=== Extracted information ===
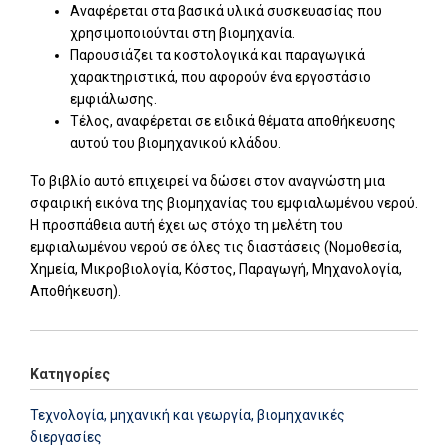
Αναφέρεται στα βασικά υλικά συσκευασίας που
χρησιμοποιούνται στη βιομηχανία.
Παρουσιάζει τα κοστολογικά και παραγωγικά
χαρακτηριστικά, που αφορούν ένα εργοστάσιο
εμφιάλωσης.
Τέλος, αναφέρεται σε ειδικά θέματα αποθήκευσης
αυτού του βιομηχανικού κλάδου.
Το βιβλίο αυτό επιχειρεί να δώσει στον αναγνώστη μια
σφαιρική εικόνα της βιομηχανίας του εμφιαλωμένου νερού.
Η προσπάθεια αυτή έχει ως στόχο τη μελέτη του
εμφιαλωμένου νερού σε όλες τις διαστάσεις (Νομοθεσία,
Χημεία, Μικροβιολογία, Κόστος, Παραγωγή, Μηχανολογία,
Αποθήκευση).
Κατηγορίες
Τεχνολογία, μηχανική και γεωργία, βιομηχανικές
διεργασίες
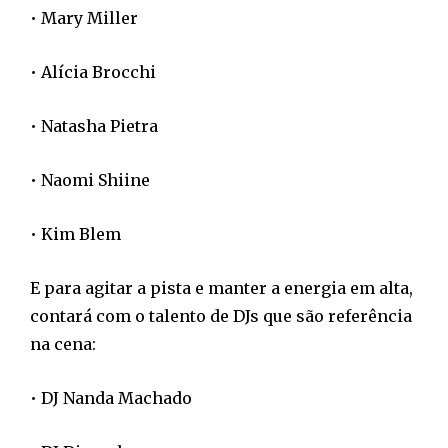
• Mary Miller
• Alícia Brocchi
• Natasha Pietra
• Naomi Shiine
• Kim Blem
E para agitar a pista e manter a energia em alta,
contará com o talento de DJs que são referência
na cena:
• DJ Nanda Machado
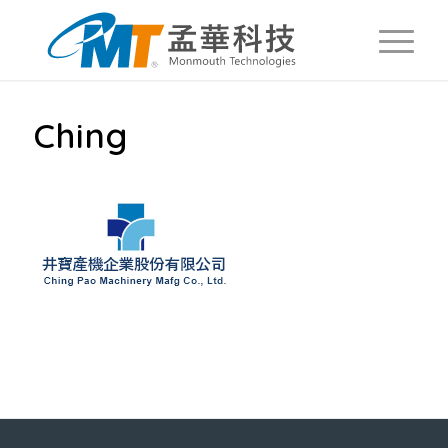
Ching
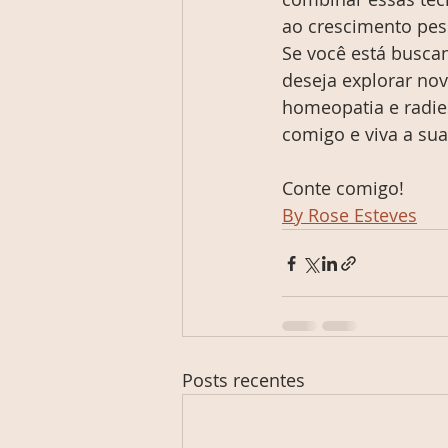
ao crescimento pess
Se você está buscan
deseja explorar no
homeopatia e radie
comigo e viva a sua
Conte comigo!
By Rose Esteves
Posts recentes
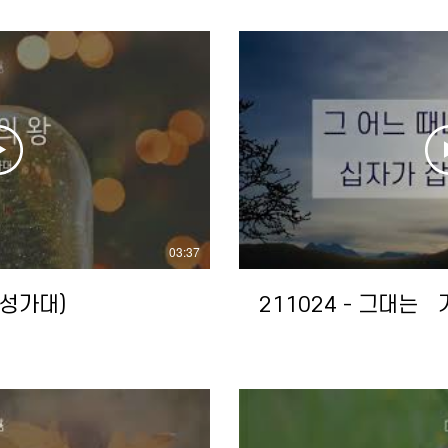
03:37
(성가대)
211024 - 그대는씼기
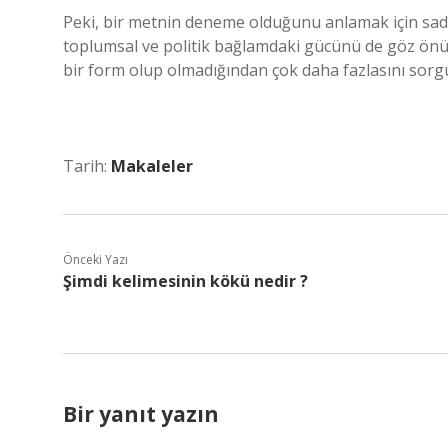
Peki, bir metnin deneme olduğunu anlamak için sade
toplumsal ve politik bağlamdaki gücünü de göz önün
bir form olup olmadığından çok daha fazlasını sorg
Tarih:
Makaleler
Önceki Yazı
Şimdi kelimesinin kökü nedir ?
Bir yanıt yazın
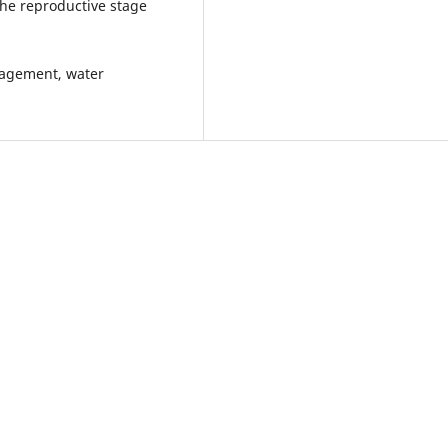
 the reproductive stage
nagement, water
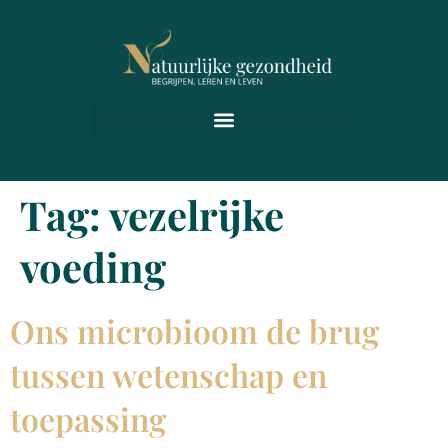
Tag:
vezelrijke
voeding
Ons microbioom de brug
tussen wetenschap en
toepassing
===
● Problem details
Could you copy every line from the records that mentions the word "νερού"?

● Solution to this exercise
σφαιρική εικόνα της βιομηχανίας του εμφιαλωμένου νερού.
εμφιαλωμένου νερού σε όλες τις διαστάσεις (Νομοθεσία,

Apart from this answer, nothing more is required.